Oleksandr Kalenkov, the head of Ukraine’s steelmakers’ union, stressed the critical nature of open seaports, stating, “If we do not have open seaports, our industry will not survive, and all other (industries) will follow us.”

Once a thriving industry that produced over 50 million Tonnes annually during Soviet times, steel production in Ukraine plummeted to 21-22 million Tonnes by 2021. The figure further plummeted to just 6.3 million Tonnes in 2022 following Russia’s invasion, with a 17% year-on-year production drop in the first nine months of 2023.

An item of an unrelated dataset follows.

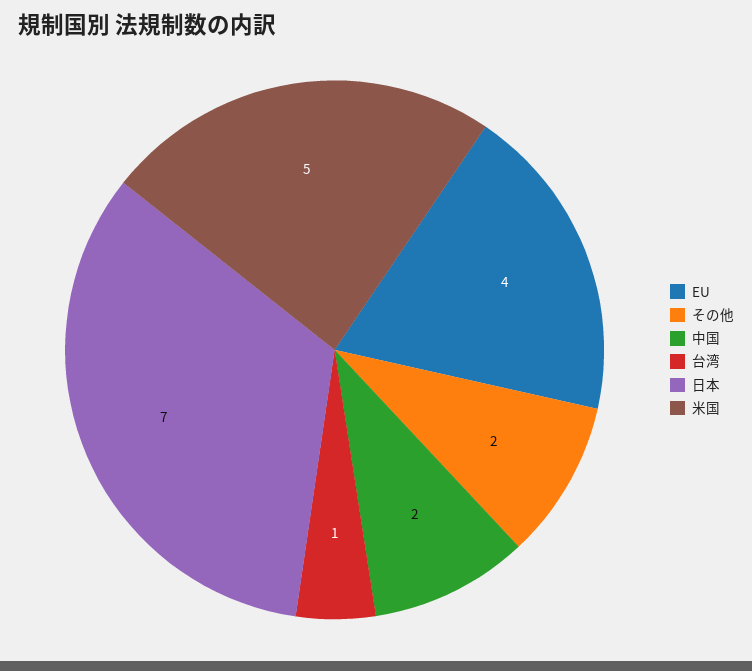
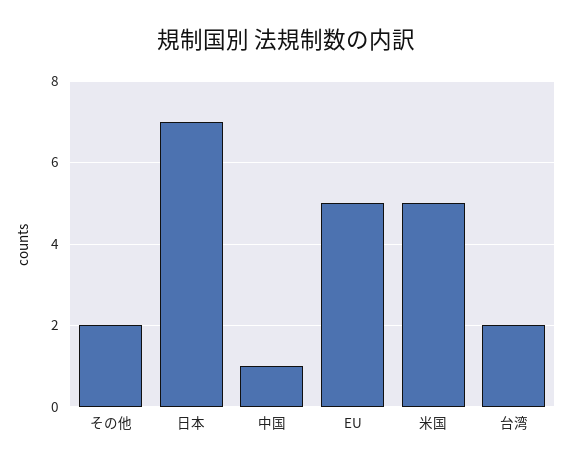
EU: 4 -> 5
中国: 2 -> 1
台湾: 1 -> 2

Domestic demand, partially driven by rebuilding efforts in war-damaged areas and increased weapons production, has provided some relief. However, it remains insufficient to compensate for the industry’s previously robust export volumes.

To circumvent the export blockade via the Black Sea, steelmakers are diverting their production to Europe via rail. However, the cost of rail transport is approximately four times higher than seaborne transport. The industry utilizes around half of the 1,800 cargo cars moving from Ukraine to Europe daily, with an annual rail export limit of roughly 3 million Tonnes. Less than 100,000 Tonnes of steel have passed through southern ports around Odesa in 2023, which is a mere fraction of what the industry requires.

While Kyiv explores a “humanitarian corridor” along the coasts of Ukraine, Romania, Bulgaria and Turkey to bypass Russian threats, the situation remains precarious due to ongoing conflict in Ukraine and the Black Sea region. Port infrastructure in and around Odesa has recently come under intensified attack from Russia.

In addition to export challenges, steelworks are grappling with staff shortages, despite operating at reduced capacity. The proximity of Zaporizhzhia to frontlines and a nuclear power plant under Russian control has led to several hundred employees leaving the city. Additionally, around 1,050 workers have joined the armed forces, with 40 casualties reported.

The Zaporizhstal plant has lost around 20% of its pre-invasion workforce of approximately 10,000. Irregular power supplies also pose a threat as winter approaches, with about 40% of the electricity network damaged by Russian attacks last winter, causing significant production losses.

The steel industry, once a cornerstone of Ukraine’s economy, now faces an uphill battle as it navigates a complex landscape of geopolitical challenges and operational obstacles. As Ukraine seeks to rebuild and recover, the future of its steel sector remains uncertain.